Task to complete →
When you reproduce the data, keep every word exactly as it stands and leave the pictures out.
-- Exercise data follows --
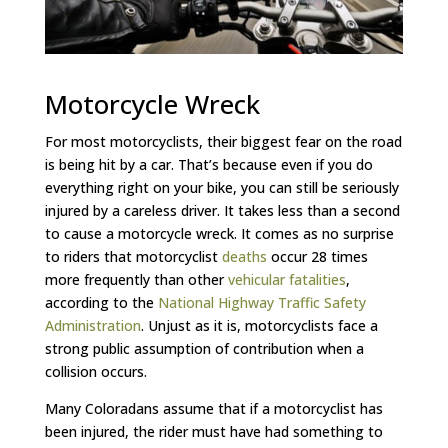
Motorcycle Wreck
For most motorcyclists, their biggest fear on the road
is being hit by a car. That’s because even if you do
everything right on your bike, you can still be seriously
injured by a careless driver. It takes less than a second
to cause a motorcycle wreck. It comes as no surprise
to riders that motorcyclist
deaths
occur 28 times
more frequently than other
vehicular fatalities
,
according to the
National Highway Traffic Safety
Administration
. Unjust as it is, motorcyclists face a
strong public assumption of contribution when a
collision occurs.
Many Coloradans assume that if a motorcyclist has
been injured, the rider must have had something to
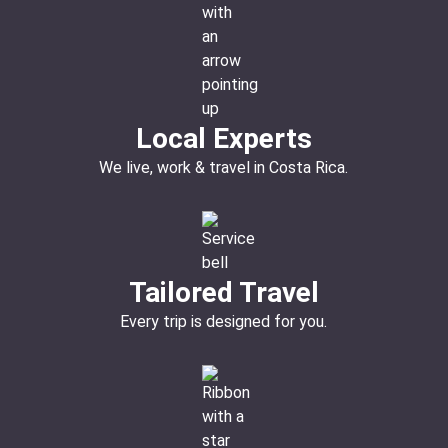
Local Experts
We live, work & travel in Costa Rica.
Tailored Travel
Every trip is designed for you.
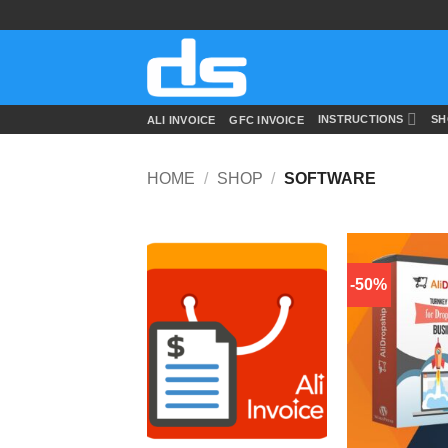
Skip
to
content
INSTRUCTIONS
SH
ALI INVOICE
GFC INVOICE
HOME
/
SHOP
/
SOFTWARE
-50%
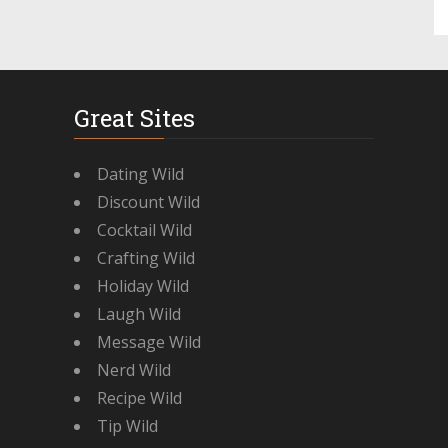
Great Sites
Dating Wild
Discount Wild
Cocktail Wild
Crafting Wild
Holiday Wild
Laugh Wild
Message Wild
Nerd Wild
Recipe Wild
Tip Wild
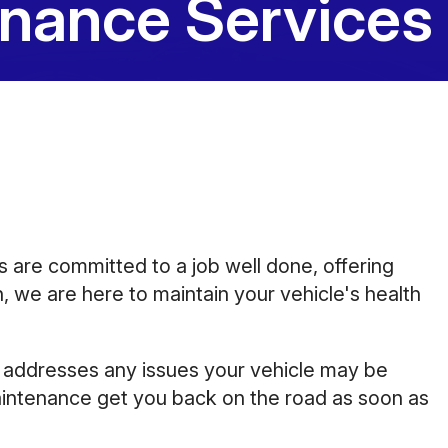
enance Services
10:00AM - 5:00PM
Saturday
Closed
Sunday
Closed
ns are committed to a job well done, offering
, we are here to maintain your vehicle's health
d addresses any issues your vehicle may be
 maintenance get you back on the road as soon as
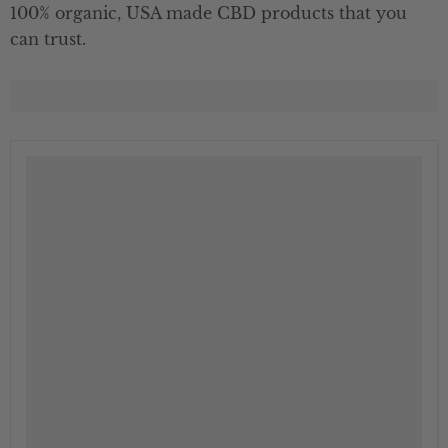
100% organic, USA made CBD products that you
can trust.
" class="productitem--image-alternate">
">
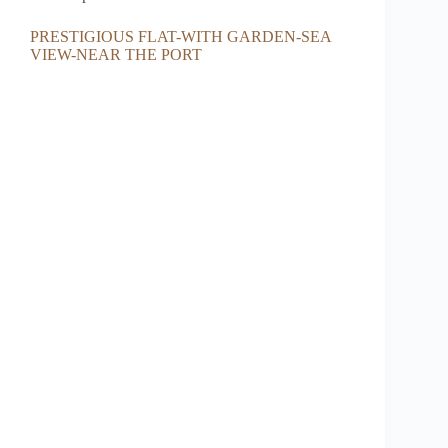
PRESTIGIOUS FLAT-WITH GARDEN-SEA
VIEW-NEAR THE PORT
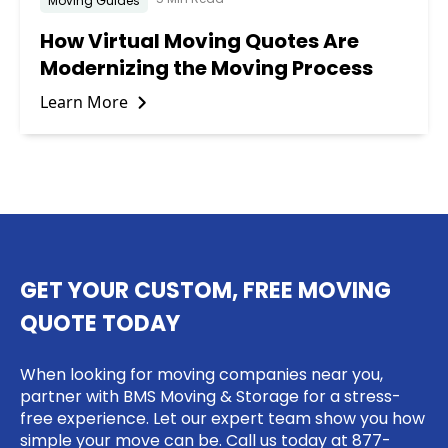
Moving Guides
How Virtual Moving Quotes Are
Modernizing the Moving Process
Learn More
GET YOUR CUSTOM, FREE MOVING
QUOTE TODAY
When looking for moving companies near you,
partner with BMS Moving & Storage for a stress-
free experience. Let our expert team show you how
simple your move can be. Call us today at
877-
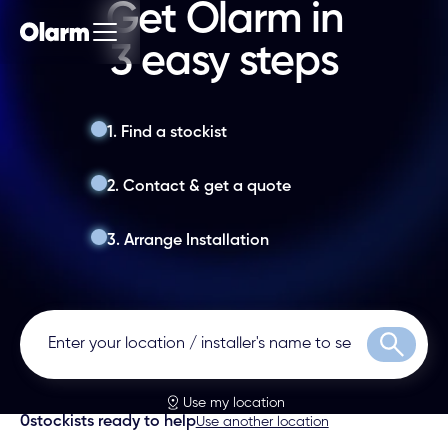
Get Olarm in
3 easy steps
1. Find a stockist
2. Contact & get a quote
3. Arrange Installation
Search
Use my location
0
stockists ready to help
Use another location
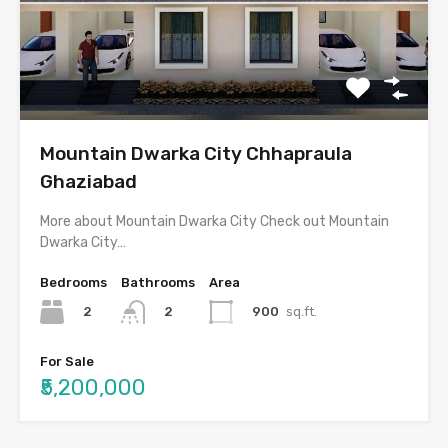
Mountain Dwarka City Chhapraula
Ghaziabad
More about Mountain Dwarka City Check out Mountain
Dwarka City…
Bedrooms
Bathrooms
Area
2
900
sq.ft.
2
For Sale
₹5,200,000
-- Exercise data concluded --
Exercise result →
Motorcycle Wreck
For most motorcyclists, their biggest fear on the road
is being hit by a car. That’s because even if you do
everything right on your bike, you can still be seriously
injured by a careless driver. It takes less than a second
to cause a motorcycle wreck. It comes as no surprise
to riders that motorcyclist
deaths
occur 28 times
more frequently than other
vehicular fatalities
,
according to the
National Highway Traffic Safety
Administration
. Unjust as it is, motorcyclists face a
strong public assumption of contribution when a
collision occurs.
Many Coloradans assume that if a motorcyclist has
been injured, the rider must have had something to
Local Experts
We live, work & travel in Costa Rica.
Tailored Travel
Every trip is designed for you.
Skip
to
content
INSTRUCTIONS
SH
ALI INVOICE
GFC INVOICE
HOME
/
SHOP
/
SOFTWARE
-50%
Great Sites
Dating Wild
Discount Wild
Cocktail Wild
Crafting Wild
Holiday Wild
Laugh Wild
Message Wild
Nerd Wild
Recipe Wild
Tip Wild
enance Services
10:00AM - 5:00PM
Saturday
Closed
Sunday
Closed
ns are committed to a job well done, offering
, we are here to maintain your vehicle's health
d addresses any issues your vehicle may be
 maintenance get you back on the road as soon as
100% organic, USA made CBD products that you
can trust.
" class="productitem--image-alternate">
">
PRESTIGIOUS FLAT-WITH GARDEN-SEA
VIEW-NEAR THE PORT
Moving Guides
How Virtual Moving Quotes Are
Modernizing the Moving Process
Learn More
GET YOUR CUSTOM, FREE MOVING
QUOTE TODAY
When looking for moving companies near you,
partner with BMS Moving & Storage for a stress-
free experience. Let our expert team show you how
simple your move can be. Call us today at
877-
Get Olarm in
3 easy steps
1. Find a stockist
2. Contact & get a quote
3. Arrange Installation
Search
Use my location
0
stockists ready to help
Use another location
Mountain Dwarka City Chhapraula
Ghaziabad
More about Mountain Dwarka City Check out Mountain
Dwarka City…
Bedrooms
Bathrooms
Area
2
900
sq.ft.
2
For Sale
₹5,200,000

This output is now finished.